Thirteen years after the one-time cinema in Finsbury Park was closed, a property company is believed to have bought the complex, with plans to relaunch it as London's main live-music centre.

If Laurence Kirschel and Prior, headed by Irishman James Prior, succeeds in its pounds 4m venture, a large number of people in their thirties and forties will be booking the babysitter and heading for what was once considered to be the most important venue for all medium-sized rock bands on their way up, and the truly big names as they descended from the peak.

The Rolling Stones, for instance, were not Rainbow people, but Eric Clapton played there during his period of rehabilitation. The Osmond Brothers were there in 1973, provoking a riot by 6,000 hysterical girls who failed to get tickets. Rod Stewart kicked footballs into the audience and Steely Dan are part of the folklore.

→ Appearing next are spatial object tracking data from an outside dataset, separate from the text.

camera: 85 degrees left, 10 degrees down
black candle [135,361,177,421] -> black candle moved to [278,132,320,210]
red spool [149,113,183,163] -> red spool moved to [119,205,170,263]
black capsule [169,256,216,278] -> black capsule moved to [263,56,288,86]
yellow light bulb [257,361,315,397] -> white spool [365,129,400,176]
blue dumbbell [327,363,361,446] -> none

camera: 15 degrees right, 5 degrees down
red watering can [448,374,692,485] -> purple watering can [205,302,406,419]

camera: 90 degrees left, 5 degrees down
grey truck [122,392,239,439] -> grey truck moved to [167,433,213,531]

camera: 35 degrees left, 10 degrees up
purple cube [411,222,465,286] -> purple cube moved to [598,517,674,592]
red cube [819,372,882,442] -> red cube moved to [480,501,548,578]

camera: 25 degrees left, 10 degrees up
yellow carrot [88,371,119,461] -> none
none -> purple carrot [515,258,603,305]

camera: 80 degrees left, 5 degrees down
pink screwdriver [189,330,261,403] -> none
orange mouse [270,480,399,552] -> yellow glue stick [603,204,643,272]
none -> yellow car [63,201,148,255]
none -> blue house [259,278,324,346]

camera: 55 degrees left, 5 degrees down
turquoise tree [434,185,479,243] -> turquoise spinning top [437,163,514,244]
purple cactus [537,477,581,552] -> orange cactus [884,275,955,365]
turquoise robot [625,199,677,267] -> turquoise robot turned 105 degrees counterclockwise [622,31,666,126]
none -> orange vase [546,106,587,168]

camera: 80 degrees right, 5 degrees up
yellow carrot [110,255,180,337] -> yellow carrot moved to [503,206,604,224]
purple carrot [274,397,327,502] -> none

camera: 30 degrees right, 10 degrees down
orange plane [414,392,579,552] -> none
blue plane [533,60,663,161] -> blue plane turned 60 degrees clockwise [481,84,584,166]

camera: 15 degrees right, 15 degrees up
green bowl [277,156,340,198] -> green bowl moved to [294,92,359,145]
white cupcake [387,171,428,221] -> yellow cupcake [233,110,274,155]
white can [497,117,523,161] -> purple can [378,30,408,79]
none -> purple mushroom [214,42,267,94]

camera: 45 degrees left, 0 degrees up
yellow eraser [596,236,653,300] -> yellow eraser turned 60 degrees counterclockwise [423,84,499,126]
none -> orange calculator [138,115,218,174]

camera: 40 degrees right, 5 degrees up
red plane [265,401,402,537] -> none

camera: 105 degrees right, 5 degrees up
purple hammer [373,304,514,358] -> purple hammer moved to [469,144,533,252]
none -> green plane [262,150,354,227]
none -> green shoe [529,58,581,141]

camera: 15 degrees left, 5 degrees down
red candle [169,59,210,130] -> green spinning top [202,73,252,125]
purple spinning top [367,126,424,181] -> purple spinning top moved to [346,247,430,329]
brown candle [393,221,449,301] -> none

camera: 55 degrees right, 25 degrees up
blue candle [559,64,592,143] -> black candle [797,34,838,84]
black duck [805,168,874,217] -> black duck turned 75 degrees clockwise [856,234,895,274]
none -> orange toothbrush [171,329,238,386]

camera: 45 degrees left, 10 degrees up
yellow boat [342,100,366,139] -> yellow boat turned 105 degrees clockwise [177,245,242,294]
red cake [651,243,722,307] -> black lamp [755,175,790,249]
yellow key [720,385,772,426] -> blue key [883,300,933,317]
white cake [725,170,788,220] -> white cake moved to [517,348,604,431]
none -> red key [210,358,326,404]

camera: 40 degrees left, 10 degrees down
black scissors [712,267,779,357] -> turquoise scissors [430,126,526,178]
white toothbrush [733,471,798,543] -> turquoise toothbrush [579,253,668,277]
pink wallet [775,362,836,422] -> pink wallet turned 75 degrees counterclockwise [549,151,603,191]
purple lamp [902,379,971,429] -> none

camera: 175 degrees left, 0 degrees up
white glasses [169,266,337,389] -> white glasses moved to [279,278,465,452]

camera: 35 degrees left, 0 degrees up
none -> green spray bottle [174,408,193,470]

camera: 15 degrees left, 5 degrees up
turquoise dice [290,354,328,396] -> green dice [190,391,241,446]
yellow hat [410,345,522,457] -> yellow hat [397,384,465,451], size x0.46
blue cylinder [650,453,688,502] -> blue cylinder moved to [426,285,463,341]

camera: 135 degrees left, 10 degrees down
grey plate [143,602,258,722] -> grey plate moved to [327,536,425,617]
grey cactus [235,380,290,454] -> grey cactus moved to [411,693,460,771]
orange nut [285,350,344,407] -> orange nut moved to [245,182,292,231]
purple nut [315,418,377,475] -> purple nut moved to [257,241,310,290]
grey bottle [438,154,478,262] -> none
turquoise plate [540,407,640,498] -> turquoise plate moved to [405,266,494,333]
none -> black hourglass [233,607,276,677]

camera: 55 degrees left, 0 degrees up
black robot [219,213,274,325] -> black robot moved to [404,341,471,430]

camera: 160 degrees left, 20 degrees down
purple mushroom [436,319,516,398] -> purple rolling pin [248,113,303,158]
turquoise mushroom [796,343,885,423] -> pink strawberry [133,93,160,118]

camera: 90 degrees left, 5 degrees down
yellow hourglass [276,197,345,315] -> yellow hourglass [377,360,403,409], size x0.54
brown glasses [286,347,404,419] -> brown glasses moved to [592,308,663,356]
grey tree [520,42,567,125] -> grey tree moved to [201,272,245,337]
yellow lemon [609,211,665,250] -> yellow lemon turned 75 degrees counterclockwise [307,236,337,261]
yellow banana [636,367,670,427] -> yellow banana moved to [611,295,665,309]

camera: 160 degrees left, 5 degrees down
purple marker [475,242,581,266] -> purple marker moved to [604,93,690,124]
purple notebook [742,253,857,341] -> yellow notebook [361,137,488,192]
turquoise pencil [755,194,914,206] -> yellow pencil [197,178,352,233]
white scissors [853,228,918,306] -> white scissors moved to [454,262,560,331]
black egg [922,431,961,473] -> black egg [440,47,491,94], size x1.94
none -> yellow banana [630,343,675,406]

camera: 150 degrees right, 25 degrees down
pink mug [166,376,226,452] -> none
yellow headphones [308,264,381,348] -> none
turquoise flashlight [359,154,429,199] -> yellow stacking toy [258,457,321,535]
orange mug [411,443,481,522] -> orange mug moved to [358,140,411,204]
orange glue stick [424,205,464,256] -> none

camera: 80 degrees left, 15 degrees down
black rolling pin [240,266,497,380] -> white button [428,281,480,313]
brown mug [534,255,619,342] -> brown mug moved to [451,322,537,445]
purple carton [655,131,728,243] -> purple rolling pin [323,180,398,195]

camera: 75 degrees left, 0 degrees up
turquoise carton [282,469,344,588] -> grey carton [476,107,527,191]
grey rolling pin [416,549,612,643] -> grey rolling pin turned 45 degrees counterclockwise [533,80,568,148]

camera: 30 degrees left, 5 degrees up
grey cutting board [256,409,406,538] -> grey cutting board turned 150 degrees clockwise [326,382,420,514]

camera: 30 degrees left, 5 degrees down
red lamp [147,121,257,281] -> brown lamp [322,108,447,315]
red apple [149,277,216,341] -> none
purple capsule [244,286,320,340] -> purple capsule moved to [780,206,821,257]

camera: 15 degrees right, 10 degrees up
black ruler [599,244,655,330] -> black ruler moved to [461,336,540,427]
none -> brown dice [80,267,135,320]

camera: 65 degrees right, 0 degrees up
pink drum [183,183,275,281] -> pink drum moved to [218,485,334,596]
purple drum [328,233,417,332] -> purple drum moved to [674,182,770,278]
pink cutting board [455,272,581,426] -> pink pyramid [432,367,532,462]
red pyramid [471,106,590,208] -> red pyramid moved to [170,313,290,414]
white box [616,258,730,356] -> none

But it wasn't just the music that stirred the blood. Regulars during this period point to the bizarre juxtaposition of the drugs and the mosaic halls, the Woodstock-inspired sense of collective dissipation and the opulent fountains of the 1930s building.

It was a different era towards the end when punk rock reared its head.

Converting the art deco foyer into a nightclub may not appeal to those with longer memories, but few who remember Nat King Cole and such ilk will be able to resist at least one more return trip to their dissolute past.